Concerns are growing over the ruling Chinese Communist Party’s bid to limit academic freedom, far beyond China’s borders on the campuses of overseas universities.
China is putting financial, political and diplomatic pressure on British universities to comply with Beijing’s political agenda, both directly and indirectly, the U.K. parliament warned in a recent report.
The House of Commons Foreign Affairs Select Committee warned last month that autocracies including China were seeking to use their influence to shape what is studied at U.K. universities by adding to conditions to research and educational funding agreements.
Funding and investment agreements could, for example, include “explicit or implicit limits” on what subjects could be discussed, while institutions had also been pressured not to invite certain speakers, or not to disseminate certain papers, the report found.

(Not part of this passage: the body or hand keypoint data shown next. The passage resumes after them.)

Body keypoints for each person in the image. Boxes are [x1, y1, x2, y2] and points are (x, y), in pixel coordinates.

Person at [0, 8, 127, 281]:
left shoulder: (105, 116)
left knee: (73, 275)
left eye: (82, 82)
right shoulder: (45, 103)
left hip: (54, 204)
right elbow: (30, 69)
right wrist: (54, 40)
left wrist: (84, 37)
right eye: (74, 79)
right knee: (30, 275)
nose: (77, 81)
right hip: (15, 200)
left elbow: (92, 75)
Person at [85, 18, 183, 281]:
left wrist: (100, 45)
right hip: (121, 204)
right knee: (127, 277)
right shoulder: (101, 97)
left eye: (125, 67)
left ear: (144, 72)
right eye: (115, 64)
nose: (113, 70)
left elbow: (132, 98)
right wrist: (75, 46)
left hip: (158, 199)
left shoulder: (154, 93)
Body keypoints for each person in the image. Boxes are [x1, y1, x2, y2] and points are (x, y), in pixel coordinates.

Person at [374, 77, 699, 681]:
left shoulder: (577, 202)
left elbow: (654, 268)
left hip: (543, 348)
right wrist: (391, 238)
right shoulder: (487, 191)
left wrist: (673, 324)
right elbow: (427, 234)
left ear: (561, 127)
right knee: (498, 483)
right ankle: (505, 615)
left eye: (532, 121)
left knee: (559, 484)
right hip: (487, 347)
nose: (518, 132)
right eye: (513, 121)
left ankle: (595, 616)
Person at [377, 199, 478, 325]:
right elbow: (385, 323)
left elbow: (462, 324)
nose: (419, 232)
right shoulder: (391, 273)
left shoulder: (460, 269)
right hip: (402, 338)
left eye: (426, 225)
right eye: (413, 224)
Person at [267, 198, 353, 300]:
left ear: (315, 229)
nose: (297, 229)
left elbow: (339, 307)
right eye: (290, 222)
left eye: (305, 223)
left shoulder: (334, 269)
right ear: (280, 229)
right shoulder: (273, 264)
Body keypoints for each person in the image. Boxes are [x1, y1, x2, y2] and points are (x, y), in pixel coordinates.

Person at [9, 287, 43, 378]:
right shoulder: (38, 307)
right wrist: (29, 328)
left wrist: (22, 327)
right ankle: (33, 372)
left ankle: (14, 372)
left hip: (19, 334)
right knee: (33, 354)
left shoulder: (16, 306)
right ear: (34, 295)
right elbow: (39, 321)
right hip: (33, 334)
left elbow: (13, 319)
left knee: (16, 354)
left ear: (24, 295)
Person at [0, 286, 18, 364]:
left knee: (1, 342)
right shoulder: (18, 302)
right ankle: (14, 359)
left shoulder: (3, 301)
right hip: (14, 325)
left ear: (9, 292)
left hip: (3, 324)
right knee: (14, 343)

“We heard alarming evidence about the extent of Chinese influence on the campuses of UK universities,” the committee said, citing an earlier probe into Chinese influence.
“Despite the fact that there are now over 100,000 Chinese students in the UK, the issue of Chinese influence has been the subject of remarkably little debate compared to that in Australia, New Zealand and the US.
China had attempted to limit the activities of U.K. university campuses or joint venture universities abroad in a way that constrained freedoms that would normally be protected in the UK, such as criticisms of foreign governments, the committee said.
Beijing had also exerted pressure on U.K.-based researchers through visa refusals, pressure on university leadership and pressure on relatives still living in China, it said.
China also puts pressure on U.K.-based Chinese students and their families to get them to inform on the speech or activities of other students, or to engage in government-backed political protest in the U.K., the report said.
It cited Professor Christopher Hughes of the London School of Economics as saying that he had seen Chinese students in London engaged in activities that undermine Hong Kong protesters, as well as officials from the Chinese-governments network of Confucius Institutes confiscating papers that mention Taiwan at an academic conference.
Chinese Students and Scholars Associations
Charles Parton of the U.K. think-tank RUSI said that Chinese Students and Scholars Associations (CSSA), which are supported and partly financed by the Chinese government, are also instruments of Chinese interference in freedom of expression overseas.
“Its stated aim is to look after Chinese students, but it also reports on them to the embassy and authorities, tries to stop discussion of topics sensitive to China (Taiwan, Tibet, Tiananmen), and takes more direct action under guidance of the embassy,” the committee quoted Parton as saying.
And Ayeshagul Nur Ibrahim, a Uyghur Muslim who became politically active while studying in the U.K., said that her family back home had been placed under surveillance and harassed as a result, it said.
The report came after similar concerns have been raised in the United States.
The Chinese Students Association at the University of Rochester, New York formally requested the cancellation of an event on Oct. 26 that heard the personal testimonies of three ethnic Uyghurs with family held in mass incarceration camps in Xinjiang Uyghur Autonomous Region (XUAR).
The event went ahead, amid concerns that the association had breached the school’s student code of conduct.
The college’s Eastman Philharmonia orchestra also canceled a trip to China after three of its South Korean members were denied visas by Beijing.
According to Eastman School of Music Dean Jamal Rossi, the move was a form of retaliation for Seoul’s support of the 2016 U.S. decision to deploy a missile defense system in South Korea.
The New York-based group Human Rights Watch (HRW) has warned that the Chinese government “has stepped up surveillance of diaspora communities, including through controls on students and scholars from China.”